The result summary is stored in a CSV file, which can be downloaded by clicking the "" button to the top-right of the Summary Table.
The summary table contains the following columns:
- name: Name of the biomolecule, as in input.
- seed: Seed used for structure sampling.
- sample: Sample index for the current biomolecule and seed.
- ranking_score: Model's ranking score for the current sample. Higher is better.
- gpDE: Global predicted Distance Error for the current sample. Lower is better.
In the rightmost column, you could click on the "" button to view the predicted structure.
AlphaFold2-Multimer v3¶
Inputs¶
To submit a Protein Structure Prediction job, open the Project Editor and click "New Job" button on the left sidebar. Then click "Protein Structure Prediction" under the "Structure Modeling" group to open the job submission page.
-
Proteins: Input protein sequences in FASTA format. You can either enter the sequences in the input box or upload a FASTA file (by clicking the "
" button). Each protein, potentially multi-chain, is predicted independently.
: Add a new protein sequence to the input.
- Protein Name: Name of the protein. Defaults to "Protein {i}" for the i-th sequence. To change it, hover above the protein name, and click on the "
" button.
- Add Chain: Click the "
" button to add a new chain to the protein.
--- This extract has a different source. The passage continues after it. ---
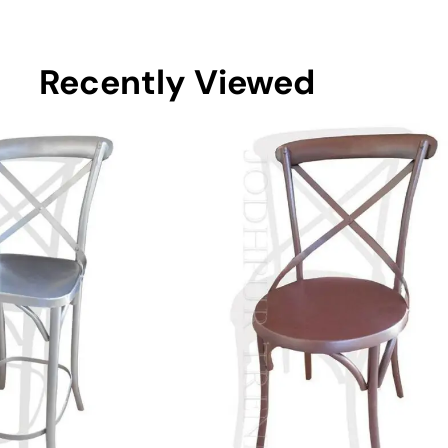
Recently Viewed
AF2-Multimer can predict the structure of multi-chain proteins. We recommend no more than 9 chains and 1000 residues in total.
-
Job Name: Name of the job. Note that the job name must be unique within the project.
Parameters¶
- # cycles: Number of recycles to run (1-48). Defaults to 16.
- Relax structure: Whether to relax the model-generated protein using Amber (default to false).
- MSA mode: Search MSA using MMSeqs2 from UniRef sequence database and, optionally, environmental sequences. Valid choices are "MMSeqs2 (UniRef + Environmental)" (Default), "MMSeqs2 (UniRef)", "Single sequence (No MSA)".
- Pair mode: Multi-chain MSA setting. Paired: use paired sequences from the same species. Unpaired: use separate MSA for each chain. Valid choices are "Unpaired", "Paired", "Unpaired + Paired" (Default).
Results¶
Click the job name in the Files & Jobs panel to view the job results.
The result summary is stored in a CSV file, which can be downloaded by clicking the "" button to the top-right of the Summary Table.
The summary table contains the following columns:
- name: FASTA label, as in input.
- sequence: FASTA sequence, as in input.
- plddt: Predicted lDDT (local Distance Difference Test) scores from five AF2 models for the generated protein. Higher is better. The per-residue lDDT scores are stored in the b-factor of the output .pdb files. You could view them by changing the color theme of the Cartoon representation (of the Polymer component) to "Atom Properties > Uncertainty/Disorder".
- ptm: Predicted TM (Template modeling) scores from five AF2 models for the generated protein. Higher is better.
In the rightmost column, you could click on the "" button to view the predicted structure.
If you enabled the "relax" option, you would find two files in the dropdown menu: one for the unrelaxed structure and one for the relaxed structure.